South Ostrobothnia is the most homogenous region in Finland, with the highest share of the population speaking Finnish (97.1%) and the lowest share of people with a foreign-background (2.7%). Swedish is spoken by 637 people (0.3%). The highest shares of Swedish-speakers are in Evijärvi (2%) and Karijoki (1.6%), both of which border majority Swedish-speaking municipalities in the region of Ostrobothnia. The most spoken immigrant languages are Russian (0.5%), Estonian (0.4%), Ukrainian (0.2%), Hungarian (0.2%) and Thai (0.1%).

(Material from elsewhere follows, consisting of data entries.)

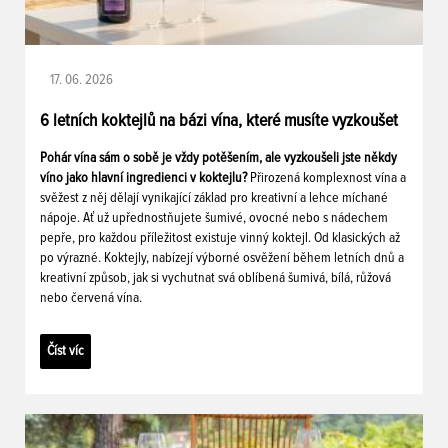
17. 06. 2026
6 letních koktejlů na bázi vína, které musíte vyzkoušet
Pohár vína sám o sobě je vždy potěšením, ale vyzkoušeli jste někdy
víno jako hlavní ingredienci v koktejlu?
Přirozená komplexnost vína a
svěžest z něj dělají vynikající základ pro kreativní a lehce míchané
nápoje. Ať už upřednostňujete šumivé, ovocné nebo s nádechem
pepře, pro každou příležitost existuje vinný koktejl. Od klasických až
po výrazné. Koktejly, nabízejí výborné osvěžení během letních dnů a
kreativní způsob, jak si vychutnat svá oblíbená šumivá, bílá, růžová
nebo červená vína.
Číst víc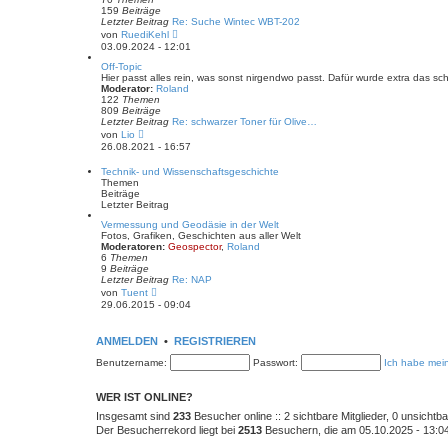
r
159
Beiträge
B
Letzter Beitrag
Re: Suche Wintec WBT-202
e
N
von
RuediKehl
i
e
03.09.2024 - 12:01
t
u
r
e
Off-Topic
a
s
Hier passt alles rein, was sonst nirgendwo passt. Dafür wurde extra das s
g
t
Moderator:
Roland
e
122
Themen
r
809
Beiträge
B
Letzter Beitrag
Re: schwarzer Toner für Olive…
e
N
von
Lio
i
e
26.08.2021 - 16:57
t
u
r
e
Technik- und Wissenschaftsgeschichte
a
s
Themen
g
t
Beiträge
e
Letzter Beitrag
r
B
Vermessung und Geodäsie in der Welt
e
Fotos, Grafiken, Geschichten aus aller Welt
i
Moderatoren:
Geospector
,
Roland
t
6
Themen
r
9
Beiträge
a
Letzter Beitrag
Re: NAP
g
N
von
Tuent
e
29.06.2015 - 09:04
u
e
s
ANMELDEN
•
REGISTRIEREN
t
e
Benutzername:
Passwort:
Ich habe mei
r
B
e
WER IST ONLINE?
i
t
Insgesamt sind
233
Besucher online :: 2 sichtbare Mitglieder, 0 unsicht
r
Der Besucherrekord liegt bei
2513
Besuchern, die am 05.10.2025 - 13:04 
a
g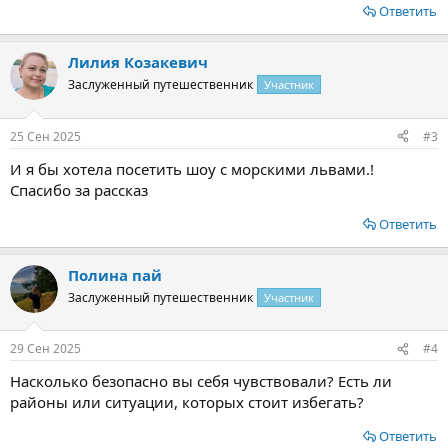
Ответить
Лилия Козакевич
Заслуженный путешественник
Участник
25 Сен 2025
#3
И я бы хотела посетить шоу с морскими львами.!
Спасибо за рассказ
Ответить
Полина пай
Заслуженный путешественник
Участник
29 Сен 2025
#4
Насколько безопасно вы себя чувствовали? Есть ли
районы или ситуации, которых стоит избегать?
Ответить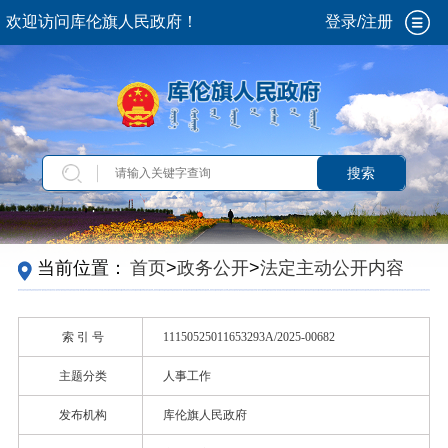
欢迎访问库伦旗人民政府！
登录/注册
搜索
当前位置：
首页
>
政务公开
>
法定主动公开内容
索 引 号
11150525011653293A/2025-00682
主题分类
人事工作
发布机构
库伦旗人民政府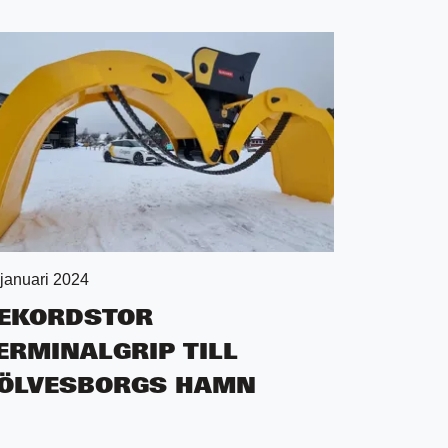
 januari 2024
EKORDSTOR
ERMINALGRIP TILL
ÖLVESBORGS HAMN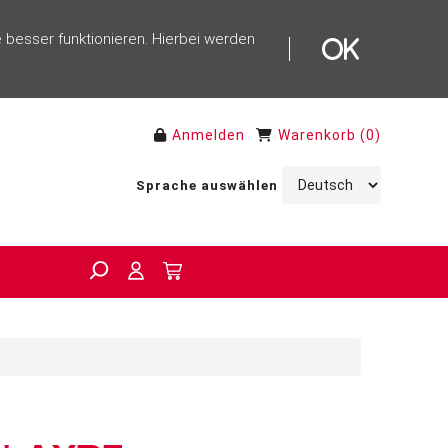
 besser funktionieren. Hierbei werden
Anmelden
Warenkorb
(
0
)
Sprache auswählen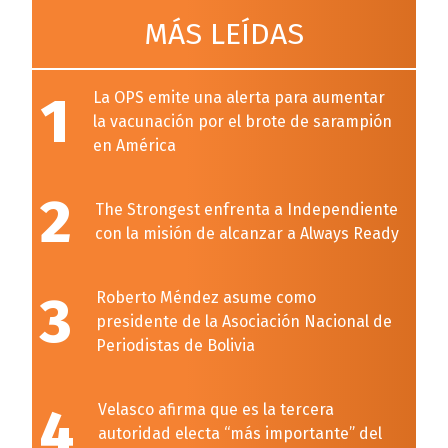
MÁS LEÍDAS
1
La OPS emite una alerta para aumentar
la vacunación por el brote de sarampión
en América
2
The Strongest enfrenta a Independiente
con la misión de alcanzar a Always Ready
3
Roberto Méndez asume como
presidente de la Asociación Nacional de
Periodistas de Bolivia
4
Velasco afirma que es la tercera
autoridad electa “más importante” del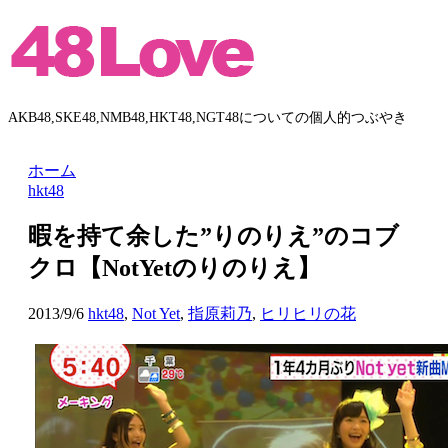
AKB48,SKE48,NMB48,HKT48,NGT48についての個人的つぶやき
ホーム
hkt48
暇を持て余した”りのりえ”のコブ
クロ【NotYetのりのりえ】
2013/9/6
hkt48
,
Not Yet
,
指原莉乃
,
ヒリヒリの花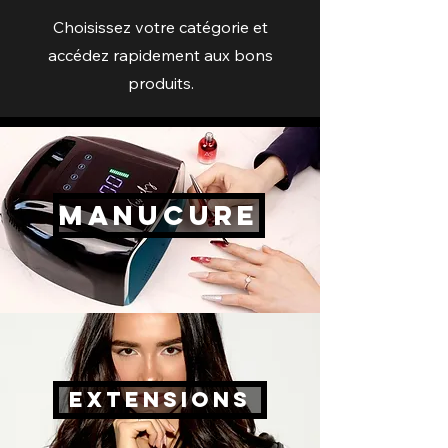
Choisissez votre catégorie et
accédez rapidement aux bons
produits.
Manucure
EXTENSIONS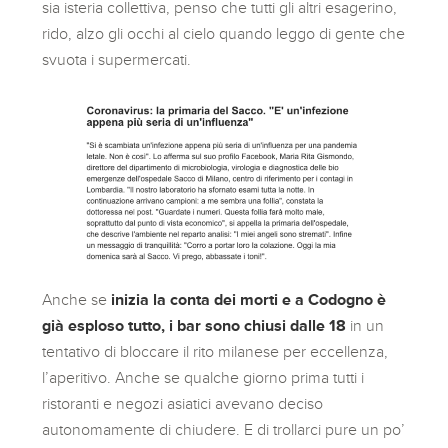
sia isteria collettiva, penso che tutti gli altri esagerino,
rido, alzo gli occhi al cielo quando leggo di gente che
svuota i supermercati.
Anche se
inizia la conta dei morti e a Codogno è
già esploso tutto, i bar sono chiusi dalle 18
in un
tentativo di bloccare il rito milanese per eccellenza,
l’aperitivo. Anche se qualche giorno prima tutti i
ristoranti e negozi asiatici avevano deciso
autonomamente di chiudere. E di trollarci pure un po’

South Ostrobothnia has the highest proportion of people who belong to the Evangelical Lutheran Church of Finland out of any region, at 82.8%. It also has the fourth highest dependency ratio at 74.3, higher than the national average of 62.4. The region has a higher proportion of people aged 0–14 and those aged 65 and over than the national average. The proportion of people in the working age (aged 15–64) is one of the lowest in the country. Kauhajoki in South Ostrobothnia is estimated to have the highest proportion of Finnish Kale in Finland, at 5%. In 2019, the city of Seinäjoki became one of the first in the country to fly the Romani flag during International Romani Day.

Population by background country as of 31 December 2021:

1. Finland 186,604 (97.31%)
2. Russia 1,026 (0.54%)
3. Estonia 636 (0.33%)
4. Ukraine 291 (0.15%)
5. Hungary 286 (0.15%)
6. Turkey 261 (0.14%)
7. Thailand 254 (0.13%)
8. Sweden 191 (0.10%)
9. Poland 135 (0.07%)
10. Iraq 130 (0.07%)
11. Myanmar 129 (0.07%)
12. Romania 110 (0.06%)
Other 1,709 (0.89%)

== Politics ==
For parliamentary elections, South Ostrobothnia, together with the regions of Ostrobothnia and Central Ostrobothnia, forms the Vaasa constituency. As of 2023, the constituency elects 16 of the 200 members of the Parliament of Finland.